_Work order:_ Would you reproduce each of the records below precisely, with the pictures left out?

_Data for processing:_
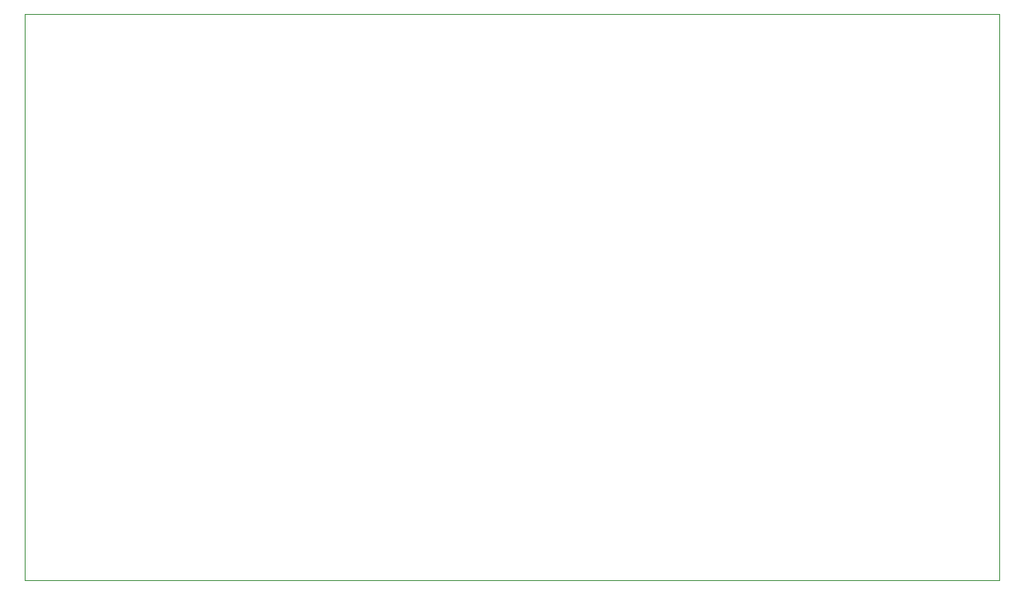
<source format=gbr>
%TF.GenerationSoftware,KiCad,Pcbnew,(6.0.2)*%
%TF.CreationDate,2022-03-10T00:26:05-05:00*%
%TF.ProjectId,tower,746f7765-722e-46b6-9963-61645f706362,rev?*%
%TF.SameCoordinates,Original*%
%TF.FileFunction,Profile,NP*%
%FSLAX46Y46*%
G04 Gerber Fmt 4.6, Leading zero omitted, Abs format (unit mm)*
G04 Created by KiCad (PCBNEW (6.0.2)) date 2022-03-10 00:26:05*
%MOMM*%
%LPD*%
G01*
G04 APERTURE LIST*
%TA.AperFunction,Profile*%
%ADD10C,0.100000*%
%TD*%
G04 APERTURE END LIST*
D10*
X203200000Y-114300000D02*
X203200000Y-56134000D01*
X103124000Y-56134000D02*
X103124000Y-114300000D01*
X203200000Y-56134000D02*
X103124000Y-56134000D01*
X103124000Y-114300000D02*
X203200000Y-114300000D01*
M02*

</source>
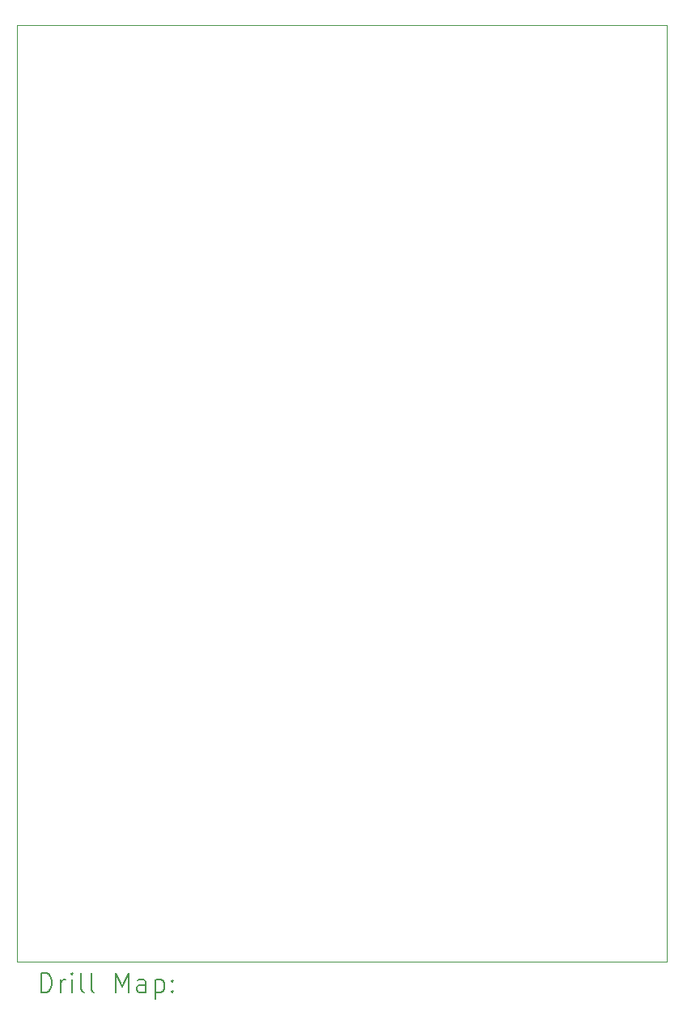
<source format=gbr>
%TF.GenerationSoftware,KiCad,Pcbnew,7.0.5*%
%TF.CreationDate,2023-06-21T07:23:59-05:00*%
%TF.ProjectId,pcbpai,70636270-6169-42e6-9b69-6361645f7063,rev?*%
%TF.SameCoordinates,Original*%
%TF.FileFunction,Drillmap*%
%TF.FilePolarity,Positive*%
%FSLAX45Y45*%
G04 Gerber Fmt 4.5, Leading zero omitted, Abs format (unit mm)*
G04 Created by KiCad (PCBNEW 7.0.5) date 2023-06-21 07:23:59*
%MOMM*%
%LPD*%
G01*
G04 APERTURE LIST*
%ADD10C,0.100000*%
%ADD11C,0.200000*%
G04 APERTURE END LIST*
D10*
X11000000Y-4400000D02*
X17800000Y-4400000D01*
X17800000Y-14200000D01*
X11000000Y-14200000D01*
X11000000Y-4400000D01*
D11*
X11255777Y-14516484D02*
X11255777Y-14316484D01*
X11255777Y-14316484D02*
X11303396Y-14316484D01*
X11303396Y-14316484D02*
X11331967Y-14326008D01*
X11331967Y-14326008D02*
X11351015Y-14345055D01*
X11351015Y-14345055D02*
X11360539Y-14364103D01*
X11360539Y-14364103D02*
X11370062Y-14402198D01*
X11370062Y-14402198D02*
X11370062Y-14430769D01*
X11370062Y-14430769D02*
X11360539Y-14468865D01*
X11360539Y-14468865D02*
X11351015Y-14487912D01*
X11351015Y-14487912D02*
X11331967Y-14506960D01*
X11331967Y-14506960D02*
X11303396Y-14516484D01*
X11303396Y-14516484D02*
X11255777Y-14516484D01*
X11455777Y-14516484D02*
X11455777Y-14383150D01*
X11455777Y-14421246D02*
X11465301Y-14402198D01*
X11465301Y-14402198D02*
X11474824Y-14392674D01*
X11474824Y-14392674D02*
X11493872Y-14383150D01*
X11493872Y-14383150D02*
X11512920Y-14383150D01*
X11579586Y-14516484D02*
X11579586Y-14383150D01*
X11579586Y-14316484D02*
X11570062Y-14326008D01*
X11570062Y-14326008D02*
X11579586Y-14335531D01*
X11579586Y-14335531D02*
X11589110Y-14326008D01*
X11589110Y-14326008D02*
X11579586Y-14316484D01*
X11579586Y-14316484D02*
X11579586Y-14335531D01*
X11703396Y-14516484D02*
X11684348Y-14506960D01*
X11684348Y-14506960D02*
X11674824Y-14487912D01*
X11674824Y-14487912D02*
X11674824Y-14316484D01*
X11808158Y-14516484D02*
X11789110Y-14506960D01*
X11789110Y-14506960D02*
X11779586Y-14487912D01*
X11779586Y-14487912D02*
X11779586Y-14316484D01*
X12036729Y-14516484D02*
X12036729Y-14316484D01*
X12036729Y-14316484D02*
X12103396Y-14459341D01*
X12103396Y-14459341D02*
X12170062Y-14316484D01*
X12170062Y-14316484D02*
X12170062Y-14516484D01*
X12351015Y-14516484D02*
X12351015Y-14411722D01*
X12351015Y-14411722D02*
X12341491Y-14392674D01*
X12341491Y-14392674D02*
X12322443Y-14383150D01*
X12322443Y-14383150D02*
X12284348Y-14383150D01*
X12284348Y-14383150D02*
X12265301Y-14392674D01*
X12351015Y-14506960D02*
X12331967Y-14516484D01*
X12331967Y-14516484D02*
X12284348Y-14516484D01*
X12284348Y-14516484D02*
X12265301Y-14506960D01*
X12265301Y-14506960D02*
X12255777Y-14487912D01*
X12255777Y-14487912D02*
X12255777Y-14468865D01*
X12255777Y-14468865D02*
X12265301Y-14449817D01*
X12265301Y-14449817D02*
X12284348Y-14440293D01*
X12284348Y-14440293D02*
X12331967Y-14440293D01*
X12331967Y-14440293D02*
X12351015Y-14430769D01*
X12446253Y-14383150D02*
X12446253Y-14583150D01*
X12446253Y-14392674D02*
X12465301Y-14383150D01*
X12465301Y-14383150D02*
X12503396Y-14383150D01*
X12503396Y-14383150D02*
X12522443Y-14392674D01*
X12522443Y-14392674D02*
X12531967Y-14402198D01*
X12531967Y-14402198D02*
X12541491Y-14421246D01*
X12541491Y-14421246D02*
X12541491Y-14478388D01*
X12541491Y-14478388D02*
X12531967Y-14497436D01*
X12531967Y-14497436D02*
X12522443Y-14506960D01*
X12522443Y-14506960D02*
X12503396Y-14516484D01*
X12503396Y-14516484D02*
X12465301Y-14516484D01*
X12465301Y-14516484D02*
X12446253Y-14506960D01*
X12627205Y-14497436D02*
X12636729Y-14506960D01*
X12636729Y-14506960D02*
X12627205Y-14516484D01*
X12627205Y-14516484D02*
X12617682Y-14506960D01*
X12617682Y-14506960D02*
X12627205Y-14497436D01*
X12627205Y-14497436D02*
X12627205Y-14516484D01*
X12627205Y-14392674D02*
X12636729Y-14402198D01*
X12636729Y-14402198D02*
X12627205Y-14411722D01*
X12627205Y-14411722D02*
X12617682Y-14402198D01*
X12617682Y-14402198D02*
X12627205Y-14392674D01*
X12627205Y-14392674D02*
X12627205Y-14411722D01*
M02*

</source>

_Response to the exercise:_
<source format=gbr>
%TF.GenerationSoftware,KiCad,Pcbnew,(6.0.2)*%
%TF.CreationDate,2022-03-10T00:26:05-05:00*%
%TF.ProjectId,tower,746f7765-722e-46b6-9963-61645f706362,rev?*%
%TF.SameCoordinates,Original*%
%TF.FileFunction,Profile,NP*%
%FSLAX46Y46*%
G04 Gerber Fmt 4.6, Leading zero omitted, Abs format (unit mm)*
G04 Created by KiCad (PCBNEW (6.0.2)) date 2022-03-10 00:26:05*
%MOMM*%
%LPD*%
G01*
G04 APERTURE LIST*
%TA.AperFunction,Profile*%
%ADD10C,0.100000*%
%TD*%
G04 APERTURE END LIST*
D10*
X203200000Y-114300000D02*
X203200000Y-56134000D01*
X103124000Y-56134000D02*
X103124000Y-114300000D01*
X203200000Y-56134000D02*
X103124000Y-56134000D01*
X103124000Y-114300000D02*
X203200000Y-114300000D01*
M02*

</source>
<source format=gbr>
%TF.GenerationSoftware,KiCad,Pcbnew,7.0.5*%
%TF.CreationDate,2023-06-21T07:23:59-05:00*%
%TF.ProjectId,pcbpai,70636270-6169-42e6-9b69-6361645f7063,rev?*%
%TF.SameCoordinates,Original*%
%TF.FileFunction,Drillmap*%
%TF.FilePolarity,Positive*%
%FSLAX45Y45*%
G04 Gerber Fmt 4.5, Leading zero omitted, Abs format (unit mm)*
G04 Created by KiCad (PCBNEW 7.0.5) date 2023-06-21 07:23:59*
%MOMM*%
%LPD*%
G01*
G04 APERTURE LIST*
%ADD10C,0.100000*%
%ADD11C,0.200000*%
G04 APERTURE END LIST*
D10*
X11000000Y-4400000D02*
X17800000Y-4400000D01*
X17800000Y-14200000D01*
X11000000Y-14200000D01*
X11000000Y-4400000D01*
D11*
X11255777Y-14516484D02*
X11255777Y-14316484D01*
X11255777Y-14316484D02*
X11303396Y-14316484D01*
X11303396Y-14316484D02*
X11331967Y-14326008D01*
X11331967Y-14326008D02*
X11351015Y-14345055D01*
X11351015Y-14345055D02*
X11360539Y-14364103D01*
X11360539Y-14364103D02*
X11370062Y-14402198D01*
X11370062Y-14402198D02*
X11370062Y-14430769D01*
X11370062Y-14430769D02*
X11360539Y-14468865D01*
X11360539Y-14468865D02*
X11351015Y-14487912D01*
X11351015Y-14487912D02*
X11331967Y-14506960D01*
X11331967Y-14506960D02*
X11303396Y-14516484D01*
X11303396Y-14516484D02*
X11255777Y-14516484D01*
X11455777Y-14516484D02*
X11455777Y-14383150D01*
X11455777Y-14421246D02*
X11465301Y-14402198D01*
X11465301Y-14402198D02*
X11474824Y-14392674D01*
X11474824Y-14392674D02*
X11493872Y-14383150D01*
X11493872Y-14383150D02*
X11512920Y-14383150D01*
X11579586Y-14516484D02*
X11579586Y-14383150D01*
X11579586Y-14316484D02*
X11570062Y-14326008D01*
X11570062Y-14326008D02*
X11579586Y-14335531D01*
X11579586Y-14335531D02*
X11589110Y-14326008D01*
X11589110Y-14326008D02*
X11579586Y-14316484D01*
X11579586Y-14316484D02*
X11579586Y-14335531D01*
X11703396Y-14516484D02*
X11684348Y-14506960D01*
X11684348Y-14506960D02*
X11674824Y-14487912D01*
X11674824Y-14487912D02*
X11674824Y-14316484D01*
X11808158Y-14516484D02*
X11789110Y-14506960D01*
X11789110Y-14506960D02*
X11779586Y-14487912D01*
X11779586Y-14487912D02*
X11779586Y-14316484D01*
X12036729Y-14516484D02*
X12036729Y-14316484D01*
X12036729Y-14316484D02*
X12103396Y-14459341D01*
X12103396Y-14459341D02*
X12170062Y-14316484D01*
X12170062Y-14316484D02*
X12170062Y-14516484D01*
X12351015Y-14516484D02*
X12351015Y-14411722D01*
X12351015Y-14411722D02*
X12341491Y-14392674D01*
X12341491Y-14392674D02*
X12322443Y-14383150D01*
X12322443Y-14383150D02*
X12284348Y-14383150D01*
X12284348Y-14383150D02*
X12265301Y-14392674D01*
X12351015Y-14506960D02*
X12331967Y-14516484D01*
X12331967Y-14516484D02*
X12284348Y-14516484D01*
X12284348Y-14516484D02*
X12265301Y-14506960D01*
X12265301Y-14506960D02*
X12255777Y-14487912D01*
X12255777Y-14487912D02*
X12255777Y-14468865D01*
X12255777Y-14468865D02*
X12265301Y-14449817D01*
X12265301Y-14449817D02*
X12284348Y-14440293D01*
X12284348Y-14440293D02*
X12331967Y-14440293D01*
X12331967Y-14440293D02*
X12351015Y-14430769D01*
X12446253Y-14383150D02*
X12446253Y-14583150D01*
X12446253Y-14392674D02*
X12465301Y-14383150D01*
X12465301Y-14383150D02*
X12503396Y-14383150D01*
X12503396Y-14383150D02*
X12522443Y-14392674D01*
X12522443Y-14392674D02*
X12531967Y-14402198D01*
X12531967Y-14402198D02*
X12541491Y-14421246D01*
X12541491Y-14421246D02*
X12541491Y-14478388D01*
X12541491Y-14478388D02*
X12531967Y-14497436D01*
X12531967Y-14497436D02*
X12522443Y-14506960D01*
X12522443Y-14506960D02*
X12503396Y-14516484D01*
X12503396Y-14516484D02*
X12465301Y-14516484D01*
X12465301Y-14516484D02*
X12446253Y-14506960D01*
X12627205Y-14497436D02*
X12636729Y-14506960D01*
X12636729Y-14506960D02*
X12627205Y-14516484D01*
X12627205Y-14516484D02*
X12617682Y-14506960D01*
X12617682Y-14506960D02*
X12627205Y-14497436D01*
X12627205Y-14497436D02*
X12627205Y-14516484D01*
X12627205Y-14392674D02*
X12636729Y-14402198D01*
X12636729Y-14402198D02*
X12627205Y-14411722D01*
X12627205Y-14411722D02*
X12617682Y-14402198D01*
X12617682Y-14402198D02*
X12627205Y-14392674D01*
X12627205Y-14392674D02*
X12627205Y-14411722D01*
M02*

</source>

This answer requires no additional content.